Memory 230 can take any suitable form, including a non-volatile memory and/or RAM. The memory 230 may include various memories such as, for example L1, L2, or L3 cache or system memory. As such, the memory 230 may include static random access memory (SRAM), dynamic RAM (DRAM), flash memory, read only memory (ROM), or other similar memory devices. The memory can store, among other things, an operating system. The RAM is used by the processor for the temporary storage of data. According to an embodiment, an operating system may contain code which, when executed by the processor, controls operation of one or more components of system 200. It will be apparent that, in embodiments where the processor implements one or more of the functions described herein in hardware, the software described as corresponding to such functionality in other embodiments may be omitted.
User interface 240 may include one or more devices for enabling communication with a user. The user interface can be any device or system that allows information to be conveyed and/or received, and may include a display, a mouse, and/or a keyboard for receiving user commands. In some embodiments, user interface 240 may include a command line interface or graphical user interface that may be presented to a remote terminal via communication interface 250. The user interface may be located with one or more other components of the system, or may located remote from the system and in communication via a wired and/or wireless communications network.
Communication interface 250 may include one or more devices for enabling communication with other hardware devices.

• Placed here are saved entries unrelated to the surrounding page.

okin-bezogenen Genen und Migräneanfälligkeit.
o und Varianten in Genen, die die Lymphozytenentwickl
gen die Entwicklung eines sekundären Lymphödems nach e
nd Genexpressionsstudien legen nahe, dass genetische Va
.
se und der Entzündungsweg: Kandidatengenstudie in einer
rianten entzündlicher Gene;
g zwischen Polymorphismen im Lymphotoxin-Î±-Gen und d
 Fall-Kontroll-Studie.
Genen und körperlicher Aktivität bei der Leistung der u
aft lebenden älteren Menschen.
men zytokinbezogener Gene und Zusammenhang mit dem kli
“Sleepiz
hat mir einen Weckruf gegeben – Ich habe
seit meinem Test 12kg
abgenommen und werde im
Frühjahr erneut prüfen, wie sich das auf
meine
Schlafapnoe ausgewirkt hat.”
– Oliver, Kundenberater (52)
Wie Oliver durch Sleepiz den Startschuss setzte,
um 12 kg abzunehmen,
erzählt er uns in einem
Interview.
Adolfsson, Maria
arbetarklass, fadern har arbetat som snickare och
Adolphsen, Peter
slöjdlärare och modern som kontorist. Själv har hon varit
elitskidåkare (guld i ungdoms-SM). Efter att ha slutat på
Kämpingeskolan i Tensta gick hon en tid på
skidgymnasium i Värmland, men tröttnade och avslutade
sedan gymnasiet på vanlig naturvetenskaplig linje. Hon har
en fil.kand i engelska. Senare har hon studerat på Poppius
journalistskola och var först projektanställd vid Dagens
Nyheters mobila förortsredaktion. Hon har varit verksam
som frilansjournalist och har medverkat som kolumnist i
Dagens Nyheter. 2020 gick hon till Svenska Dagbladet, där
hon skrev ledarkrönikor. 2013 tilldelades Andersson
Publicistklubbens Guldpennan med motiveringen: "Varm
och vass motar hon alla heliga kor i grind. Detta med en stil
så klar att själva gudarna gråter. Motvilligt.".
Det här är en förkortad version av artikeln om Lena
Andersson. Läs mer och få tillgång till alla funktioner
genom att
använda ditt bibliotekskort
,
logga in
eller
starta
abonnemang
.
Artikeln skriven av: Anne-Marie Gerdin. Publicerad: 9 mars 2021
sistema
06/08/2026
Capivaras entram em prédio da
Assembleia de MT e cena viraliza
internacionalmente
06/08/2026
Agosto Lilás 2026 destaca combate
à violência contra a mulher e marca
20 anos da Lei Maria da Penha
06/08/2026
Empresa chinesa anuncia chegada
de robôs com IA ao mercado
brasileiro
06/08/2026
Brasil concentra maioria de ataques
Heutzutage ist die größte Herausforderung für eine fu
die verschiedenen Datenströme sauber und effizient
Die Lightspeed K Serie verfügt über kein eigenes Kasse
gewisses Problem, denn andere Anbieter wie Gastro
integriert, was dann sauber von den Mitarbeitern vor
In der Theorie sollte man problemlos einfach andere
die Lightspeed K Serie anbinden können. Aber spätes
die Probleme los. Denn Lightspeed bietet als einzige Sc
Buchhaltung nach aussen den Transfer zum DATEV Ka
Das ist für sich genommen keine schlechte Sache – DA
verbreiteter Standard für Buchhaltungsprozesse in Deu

For example, communication interface 250 may include a network interface card (NIC) configured to communicate according to the Ethernet protocol. Additionally, communication interface 250 may implement a TCP/IP stack for communication according to the TCP/IP protocols. Various alternative or additional hardware or configurations for communication interface 250 will be apparent.
Storage 260 may include one or more machine-readable storage media such as read-only memory (ROM), random-access memory (RAM), magnetic disk storage media, optical storage media, flash-memory devices, or similar storage media. In various embodiments, storage 260 may store instructions for execution by processor 220 or data upon which processor 220 may operate. For example, storage 260 may store an operating system 261 for controlling various operations of system 200.
It will be apparent that various information described as stored in storage 260 may be additionally or alternatively stored in memory 230. In this respect, memory 230 may also be considered to constitute a storage device and storage 260 may be considered a memory. Various other arrangements will be apparent. Further, memory 230 and storage 260 may both be considered to be non-transitory machine-readable media. As used herein, the term non-transitory will be understood to exclude transitory signals but to include all forms of storage, including both volatile and non-volatile memories.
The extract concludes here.